If you're among the two-thirds of taxpayers who do not itemize, you might think you're getting the short end of the stick. After all, itemizers get to deduct state income tax, property tax, mortgage interest and all charitable donations.

"Non-itemizers actually get the better deal," according to Kevin McCormally of Kiplinger's Personal Finance Magazine. "The only reason to claim the standard deduction is when it's worth more to you than the total of all your deductible expenses," said McCormally.

Single taxpayers get a standard deduction of $4750, a married couple $9500 and that's with no questions asked. Even if they don't spend a nickel on state or local taxes, mortgage interest, or gifts to charity.
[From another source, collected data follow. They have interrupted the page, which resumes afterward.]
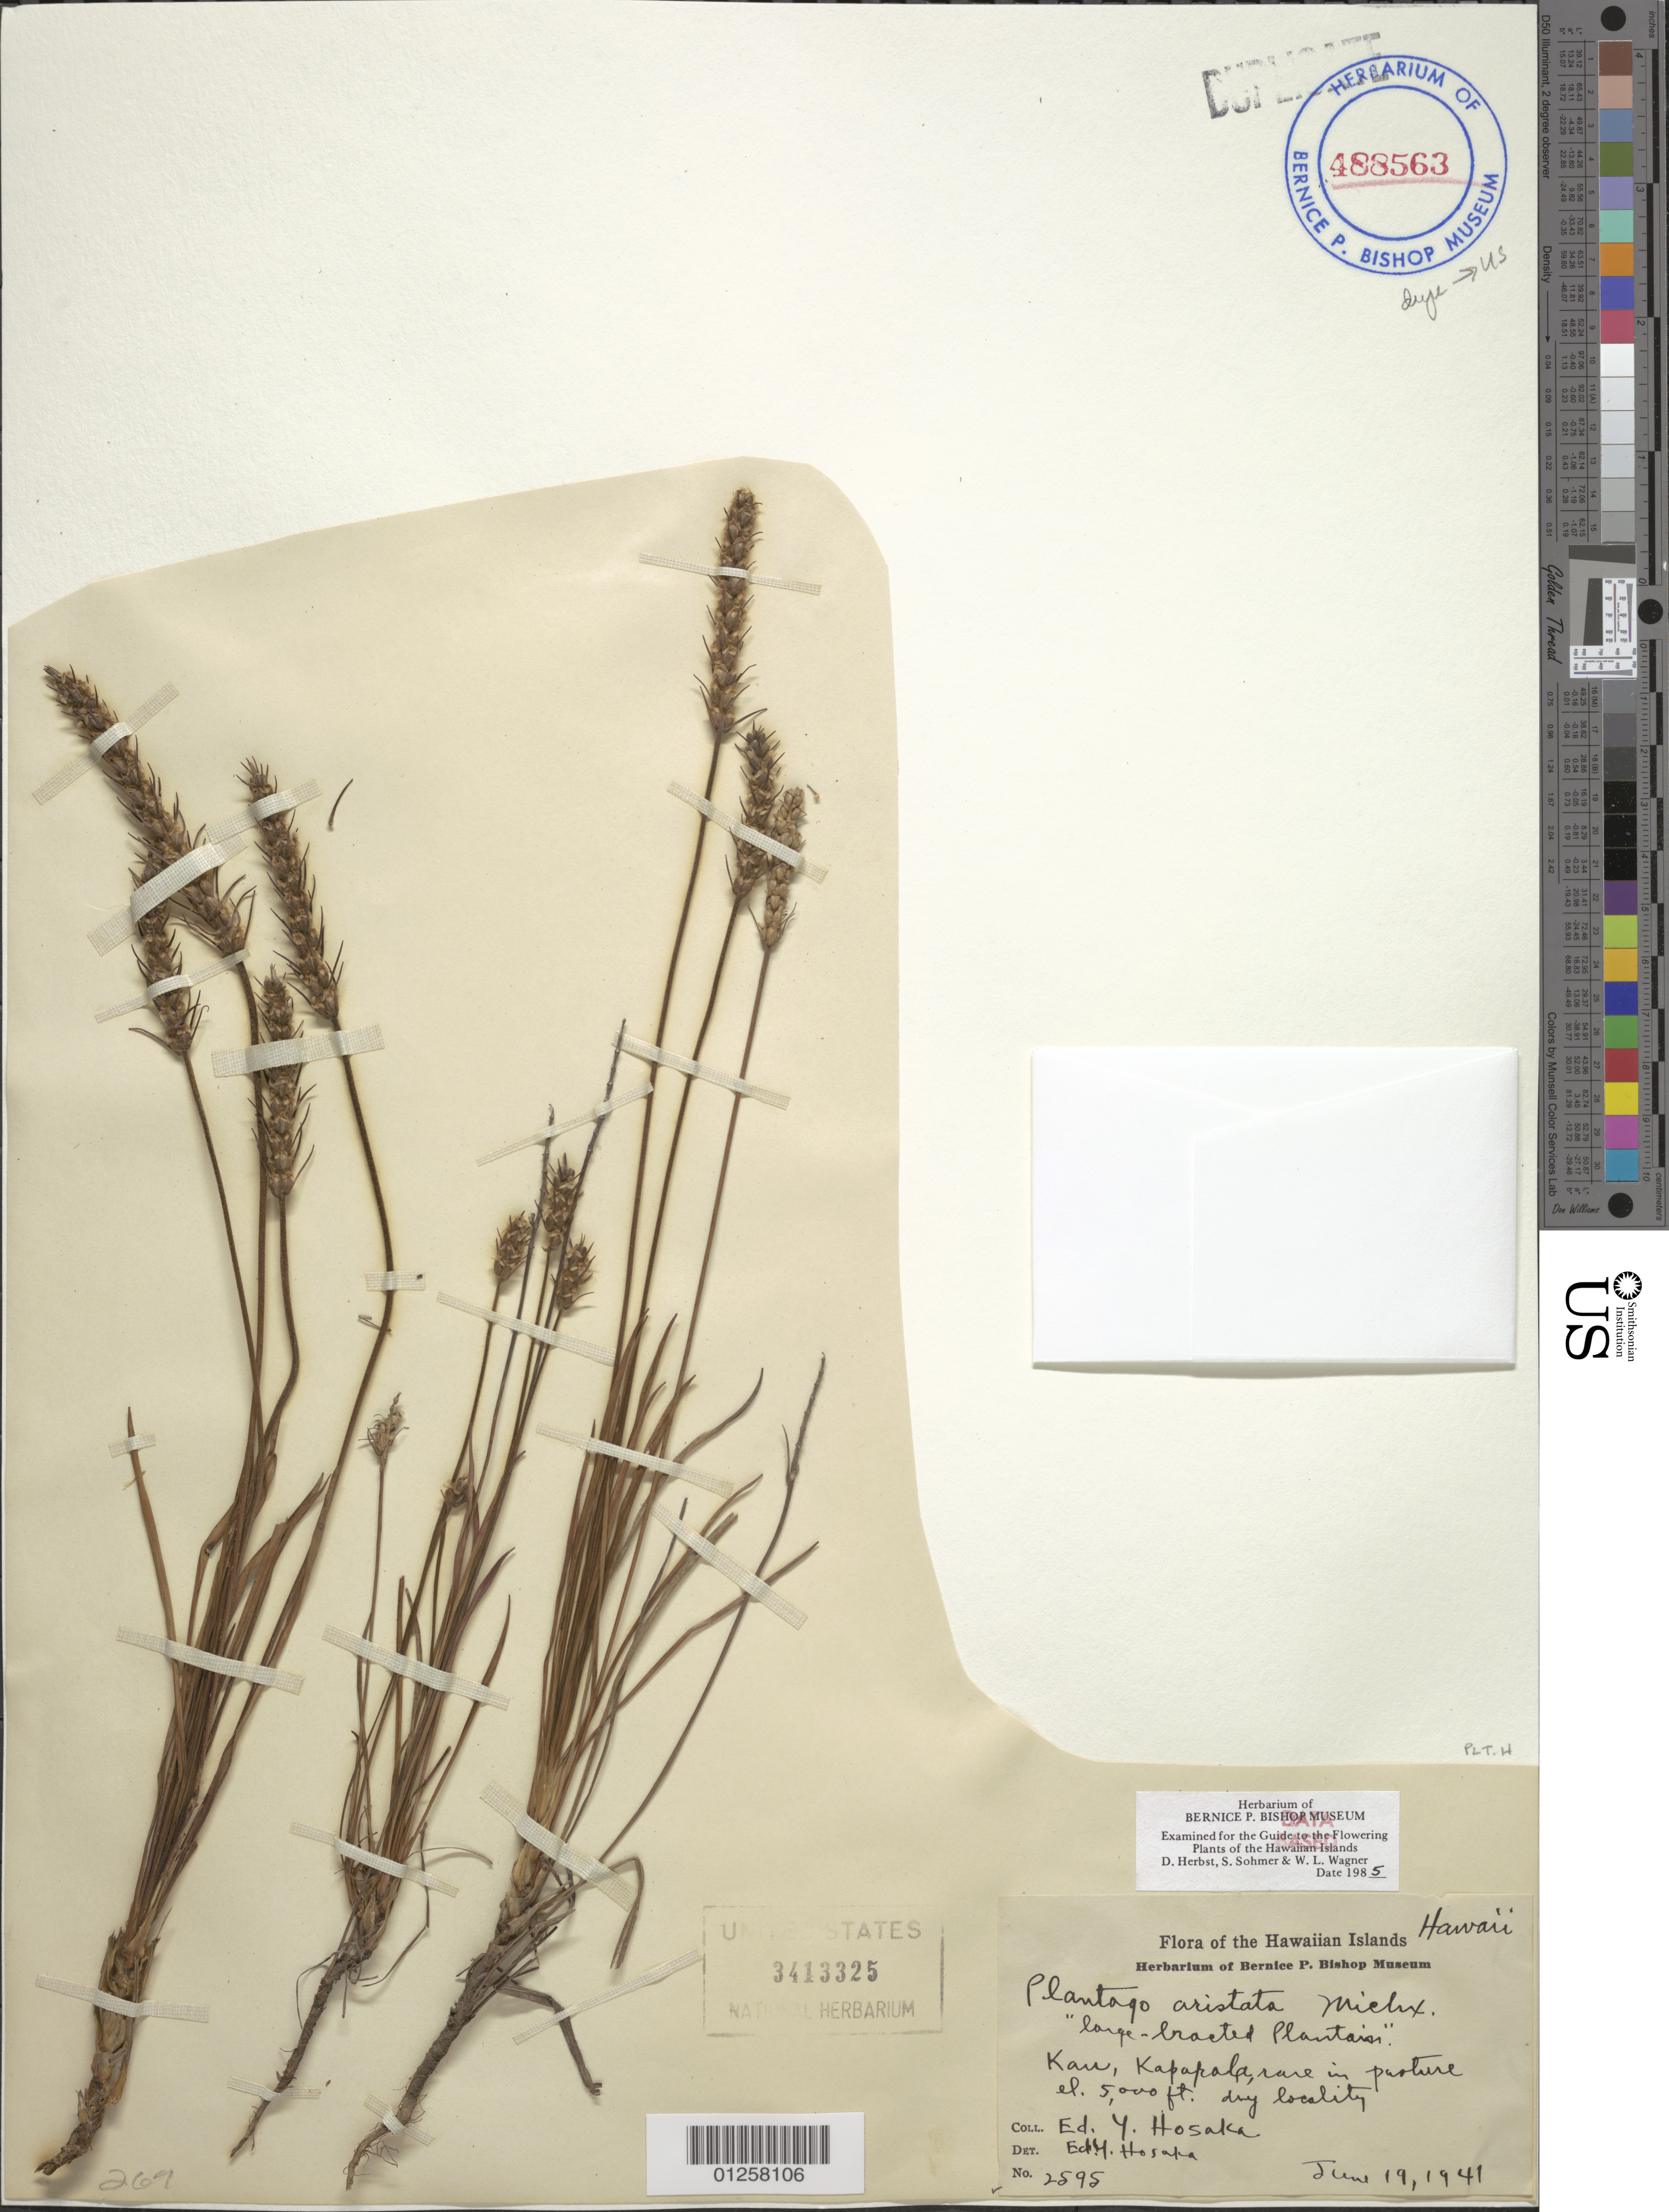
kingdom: Plantae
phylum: Tracheophyta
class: Magnoliopsida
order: Lamiales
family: Plantaginaceae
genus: Plantago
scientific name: Plantago aristata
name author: Michx.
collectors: E. Y. Hosaka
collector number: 2595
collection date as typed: Jun 19, 1941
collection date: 1941-07-19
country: United States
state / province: Hawaii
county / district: Hawaii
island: Hawaii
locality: Kau, Kapapala.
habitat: Dry locality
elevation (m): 1524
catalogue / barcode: US 3413325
For most taxpayers, especially those without mortages, the standard deduction may be the best and they still might have some write-offs. However, keep in mind for certain exceptions to that rule.

"There's a $250 deduction for teachers and teachers aides, and a $3,000 write-off for college tuition," said McCormally. "You can deduct your qualifying moving expenses whether or not you itemize, as well as interest paid on student loans, or traditional IRA contributions you made."